Truly Making It Real
Since the 1950s, moviegoers have been donning 3-D glasses, and though the video quality has certainly improved, many park guests wonder why the glasses are still necessary a half-century later. “Our engineers don’t think we’ll be able to do away with them soon,” sighs Need­ham, “though something may be done soon with holograms. As the types and styles of glasses change, we may find they’re not the negatives they’ve been in the past.” Says Houben: “There’s a 3­D plasma screen, quite small, that you can see without the 3-D glasses. There’s quite a bit of development happening for doing 3-D without glasses.”

But Johnsen isn’t sure that the 3-D glasses are such a big issue: “We’ve all seen ‘Star Wars’ when Princess Leia comes out of R2-D2’s belly as a holo­graphic projection, but free-air projec­tion just isn’t quite there yet. If you give guests a boring show, they hate the glasses. If you give them something creative and exciting, they don’t even think about them.”

One way to circumvent the glasses and truly add a fourth dimension is with live actors, but the ride or theater must have a high capacity to justify the cost. “BORG Invasion 4-D” and “Termina­tor 2: 3-D” (Universal Orlando) both integrate live actors into the show. “I think they’re great, but the execution has to be well done,” declares Magpuri. “If you do it with voice-overs so the actors only have to play out the motions, then it’s better because it con­sistently maintains the quality from show to show, actor to actor.”

Bringing a technology as complex as 4-D to its current state has not been without growing pains and challenges. Needham recalls a particular instance when the complex technologies created a bit of a gaffe. “We opened up a lovely 4-D museum called Science North in Sudbury, Canada, and because they were so proud, they invited Ontario’s Minister of Culture, who came in an expensive bright red suit,” recalls Need­ham. “We hadn’t quite finished adjust­ing all the 4-D—we’d worked all night—and got to this scene where there’s a great splash. Well, the minister leapt out of the seat because she was pretty well drenched!”

Giles agrees that adjusting and coordinating all the effects of 4-D attractions is a tall order: “Getting everything to work together is the biggest challenge. You’ve got video, audio, and all the many effects that have to be synchronized.”  

What’s Ahead
As exciting as the recent developments in 4-D have been, there are some exhil­arating possibilities on the horizon. Needham sees another generation of 4­D seats coming in one to three years that can be individually programmed, and Giles envisions 3-D being filmed with a single camera. Falcon’s Treehouse is working on a cutting-edge delivery sys­tem that will allow them to do away with 3-D glasses, according to Magpuri.

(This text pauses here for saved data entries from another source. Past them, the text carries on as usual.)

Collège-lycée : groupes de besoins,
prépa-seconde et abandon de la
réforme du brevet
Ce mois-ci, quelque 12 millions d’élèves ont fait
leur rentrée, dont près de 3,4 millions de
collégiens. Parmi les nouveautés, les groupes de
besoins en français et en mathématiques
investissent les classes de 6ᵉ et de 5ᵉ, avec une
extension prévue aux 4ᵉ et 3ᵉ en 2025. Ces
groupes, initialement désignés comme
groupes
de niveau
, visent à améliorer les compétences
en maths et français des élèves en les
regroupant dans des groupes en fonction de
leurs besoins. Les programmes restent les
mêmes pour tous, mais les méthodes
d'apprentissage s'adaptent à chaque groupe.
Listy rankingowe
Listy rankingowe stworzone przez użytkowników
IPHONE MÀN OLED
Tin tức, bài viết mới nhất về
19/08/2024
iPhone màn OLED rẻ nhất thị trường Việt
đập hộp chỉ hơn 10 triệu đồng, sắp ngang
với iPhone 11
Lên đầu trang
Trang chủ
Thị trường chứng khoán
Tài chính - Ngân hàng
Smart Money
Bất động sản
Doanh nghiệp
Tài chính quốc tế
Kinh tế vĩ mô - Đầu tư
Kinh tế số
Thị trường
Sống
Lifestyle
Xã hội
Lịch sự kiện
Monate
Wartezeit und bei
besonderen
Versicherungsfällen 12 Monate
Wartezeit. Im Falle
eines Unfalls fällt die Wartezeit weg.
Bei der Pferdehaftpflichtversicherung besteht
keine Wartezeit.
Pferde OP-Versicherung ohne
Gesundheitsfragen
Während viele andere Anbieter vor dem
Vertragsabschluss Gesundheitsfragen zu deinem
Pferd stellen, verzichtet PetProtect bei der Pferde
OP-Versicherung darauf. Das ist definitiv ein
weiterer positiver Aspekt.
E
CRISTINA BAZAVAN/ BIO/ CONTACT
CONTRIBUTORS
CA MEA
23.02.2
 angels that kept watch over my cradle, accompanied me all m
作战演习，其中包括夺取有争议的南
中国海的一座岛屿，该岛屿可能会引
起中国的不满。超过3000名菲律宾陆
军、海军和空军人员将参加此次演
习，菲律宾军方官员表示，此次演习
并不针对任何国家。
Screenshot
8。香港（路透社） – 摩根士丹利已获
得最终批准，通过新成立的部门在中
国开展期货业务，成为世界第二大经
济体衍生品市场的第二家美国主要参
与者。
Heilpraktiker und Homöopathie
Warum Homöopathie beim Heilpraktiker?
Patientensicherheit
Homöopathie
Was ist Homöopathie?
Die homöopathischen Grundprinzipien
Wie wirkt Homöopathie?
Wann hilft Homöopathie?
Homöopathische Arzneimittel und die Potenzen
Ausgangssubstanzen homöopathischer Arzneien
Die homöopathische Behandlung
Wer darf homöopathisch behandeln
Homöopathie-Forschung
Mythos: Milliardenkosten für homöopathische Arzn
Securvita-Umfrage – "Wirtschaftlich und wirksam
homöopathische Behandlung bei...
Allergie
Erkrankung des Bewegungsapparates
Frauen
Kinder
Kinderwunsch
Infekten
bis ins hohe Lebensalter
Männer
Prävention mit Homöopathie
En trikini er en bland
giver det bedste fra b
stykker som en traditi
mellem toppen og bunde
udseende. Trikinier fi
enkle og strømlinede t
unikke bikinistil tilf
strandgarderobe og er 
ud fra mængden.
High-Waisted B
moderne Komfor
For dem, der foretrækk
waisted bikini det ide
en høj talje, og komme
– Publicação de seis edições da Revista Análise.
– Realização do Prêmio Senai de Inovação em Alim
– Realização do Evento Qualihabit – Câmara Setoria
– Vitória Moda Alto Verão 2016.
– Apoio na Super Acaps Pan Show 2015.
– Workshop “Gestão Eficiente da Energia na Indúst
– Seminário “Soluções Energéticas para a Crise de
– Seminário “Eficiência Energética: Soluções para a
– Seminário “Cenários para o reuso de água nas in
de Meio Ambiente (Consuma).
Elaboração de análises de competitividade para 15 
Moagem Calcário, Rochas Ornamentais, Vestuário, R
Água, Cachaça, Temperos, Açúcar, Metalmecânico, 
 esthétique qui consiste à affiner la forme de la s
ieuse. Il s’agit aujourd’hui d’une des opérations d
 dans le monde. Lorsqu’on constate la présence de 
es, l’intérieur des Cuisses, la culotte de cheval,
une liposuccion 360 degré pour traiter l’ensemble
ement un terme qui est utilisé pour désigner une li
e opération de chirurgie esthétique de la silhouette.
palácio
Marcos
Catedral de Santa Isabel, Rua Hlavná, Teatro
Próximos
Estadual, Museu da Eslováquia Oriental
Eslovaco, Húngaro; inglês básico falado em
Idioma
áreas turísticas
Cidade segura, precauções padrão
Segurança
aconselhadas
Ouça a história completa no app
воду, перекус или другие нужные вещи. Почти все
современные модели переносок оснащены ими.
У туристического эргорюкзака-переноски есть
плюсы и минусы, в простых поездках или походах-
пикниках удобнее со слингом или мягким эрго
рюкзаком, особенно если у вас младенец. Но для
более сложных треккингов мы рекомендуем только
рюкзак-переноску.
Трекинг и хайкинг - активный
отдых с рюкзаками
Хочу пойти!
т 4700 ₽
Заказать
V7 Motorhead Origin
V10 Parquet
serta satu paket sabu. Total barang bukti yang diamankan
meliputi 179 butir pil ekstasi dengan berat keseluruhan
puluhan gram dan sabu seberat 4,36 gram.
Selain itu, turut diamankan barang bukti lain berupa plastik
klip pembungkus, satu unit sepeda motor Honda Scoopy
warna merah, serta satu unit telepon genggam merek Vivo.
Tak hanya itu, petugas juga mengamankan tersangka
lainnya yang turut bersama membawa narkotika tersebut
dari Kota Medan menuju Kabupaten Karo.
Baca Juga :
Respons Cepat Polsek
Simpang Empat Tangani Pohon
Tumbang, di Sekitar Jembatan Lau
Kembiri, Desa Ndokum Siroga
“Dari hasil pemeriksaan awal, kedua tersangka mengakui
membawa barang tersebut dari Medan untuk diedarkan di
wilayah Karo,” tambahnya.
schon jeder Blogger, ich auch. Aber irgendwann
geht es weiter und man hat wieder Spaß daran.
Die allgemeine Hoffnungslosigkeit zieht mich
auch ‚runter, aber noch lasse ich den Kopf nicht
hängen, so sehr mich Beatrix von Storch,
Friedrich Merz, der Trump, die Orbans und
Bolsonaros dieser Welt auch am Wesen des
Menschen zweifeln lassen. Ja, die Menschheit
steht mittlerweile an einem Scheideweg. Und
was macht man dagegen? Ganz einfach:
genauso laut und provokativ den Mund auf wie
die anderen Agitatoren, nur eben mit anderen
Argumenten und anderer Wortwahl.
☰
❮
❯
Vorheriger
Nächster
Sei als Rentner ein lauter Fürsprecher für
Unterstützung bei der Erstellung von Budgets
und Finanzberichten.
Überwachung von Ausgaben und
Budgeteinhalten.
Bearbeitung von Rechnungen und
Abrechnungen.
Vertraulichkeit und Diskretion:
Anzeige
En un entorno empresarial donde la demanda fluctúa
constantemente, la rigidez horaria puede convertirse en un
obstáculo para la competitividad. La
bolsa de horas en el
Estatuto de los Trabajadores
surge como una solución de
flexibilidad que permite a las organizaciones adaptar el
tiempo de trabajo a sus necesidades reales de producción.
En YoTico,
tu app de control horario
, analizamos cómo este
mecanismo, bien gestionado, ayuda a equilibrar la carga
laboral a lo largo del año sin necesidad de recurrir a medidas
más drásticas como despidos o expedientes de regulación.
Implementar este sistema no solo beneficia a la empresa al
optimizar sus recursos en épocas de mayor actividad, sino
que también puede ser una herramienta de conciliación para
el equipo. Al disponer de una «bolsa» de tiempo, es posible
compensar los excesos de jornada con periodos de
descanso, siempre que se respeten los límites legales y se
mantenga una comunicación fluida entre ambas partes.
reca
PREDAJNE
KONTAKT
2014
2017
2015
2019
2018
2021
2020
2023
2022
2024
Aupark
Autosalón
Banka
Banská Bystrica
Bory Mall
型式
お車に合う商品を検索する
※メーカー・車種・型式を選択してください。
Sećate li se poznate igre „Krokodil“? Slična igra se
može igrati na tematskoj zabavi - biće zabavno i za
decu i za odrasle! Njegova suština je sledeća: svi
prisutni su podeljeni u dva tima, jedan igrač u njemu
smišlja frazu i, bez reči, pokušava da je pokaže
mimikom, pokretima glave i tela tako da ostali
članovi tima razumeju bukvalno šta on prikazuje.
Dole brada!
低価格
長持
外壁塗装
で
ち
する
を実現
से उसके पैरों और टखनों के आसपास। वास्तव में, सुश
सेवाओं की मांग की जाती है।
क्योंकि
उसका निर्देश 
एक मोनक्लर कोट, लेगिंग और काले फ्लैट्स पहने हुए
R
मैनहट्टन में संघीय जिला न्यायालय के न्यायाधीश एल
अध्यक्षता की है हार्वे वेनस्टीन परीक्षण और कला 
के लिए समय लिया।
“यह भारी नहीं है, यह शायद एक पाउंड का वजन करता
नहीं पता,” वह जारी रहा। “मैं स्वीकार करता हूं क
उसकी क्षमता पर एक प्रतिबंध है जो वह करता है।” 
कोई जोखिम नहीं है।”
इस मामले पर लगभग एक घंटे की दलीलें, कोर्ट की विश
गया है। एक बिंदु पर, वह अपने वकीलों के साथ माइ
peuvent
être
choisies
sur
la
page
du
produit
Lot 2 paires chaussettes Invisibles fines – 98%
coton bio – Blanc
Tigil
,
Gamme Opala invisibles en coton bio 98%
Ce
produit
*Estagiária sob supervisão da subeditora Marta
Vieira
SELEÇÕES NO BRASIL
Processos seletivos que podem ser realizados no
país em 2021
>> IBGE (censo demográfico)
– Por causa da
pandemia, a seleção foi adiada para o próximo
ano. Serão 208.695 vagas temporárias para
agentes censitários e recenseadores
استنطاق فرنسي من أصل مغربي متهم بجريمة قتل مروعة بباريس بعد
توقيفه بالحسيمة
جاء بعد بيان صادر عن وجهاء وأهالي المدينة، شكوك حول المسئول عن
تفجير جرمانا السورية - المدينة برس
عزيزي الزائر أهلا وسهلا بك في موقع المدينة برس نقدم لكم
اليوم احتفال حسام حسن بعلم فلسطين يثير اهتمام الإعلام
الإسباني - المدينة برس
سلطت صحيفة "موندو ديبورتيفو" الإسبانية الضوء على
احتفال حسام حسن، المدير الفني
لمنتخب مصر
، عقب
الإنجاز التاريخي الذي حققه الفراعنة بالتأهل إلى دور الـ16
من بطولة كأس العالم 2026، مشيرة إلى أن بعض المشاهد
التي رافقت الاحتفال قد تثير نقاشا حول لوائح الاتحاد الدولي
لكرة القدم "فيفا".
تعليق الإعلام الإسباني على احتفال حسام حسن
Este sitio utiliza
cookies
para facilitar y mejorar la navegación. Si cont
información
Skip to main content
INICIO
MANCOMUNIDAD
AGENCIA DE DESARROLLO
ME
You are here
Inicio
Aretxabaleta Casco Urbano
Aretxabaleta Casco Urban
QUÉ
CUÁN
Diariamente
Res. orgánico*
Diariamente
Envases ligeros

Threshold Entertainment has several things in the works. “We’ve submitted for patent a process for infinite-focus 3-D,” Johnsen says. “Formerly with 3-D, when they poked a stick at you, the end of the stick was the only thing in focus. But now people can look around and focus on everything else. Also, holographic sound projections—highly directionable and scalable. Finally, we’re close to developing a cell processor that allows us to do real-time reactive 4-D attractions and that will lead to multi-instance reactive stuff where you can actually interact between multiple locations within one attraction, or multiple locations across a country or even the world.”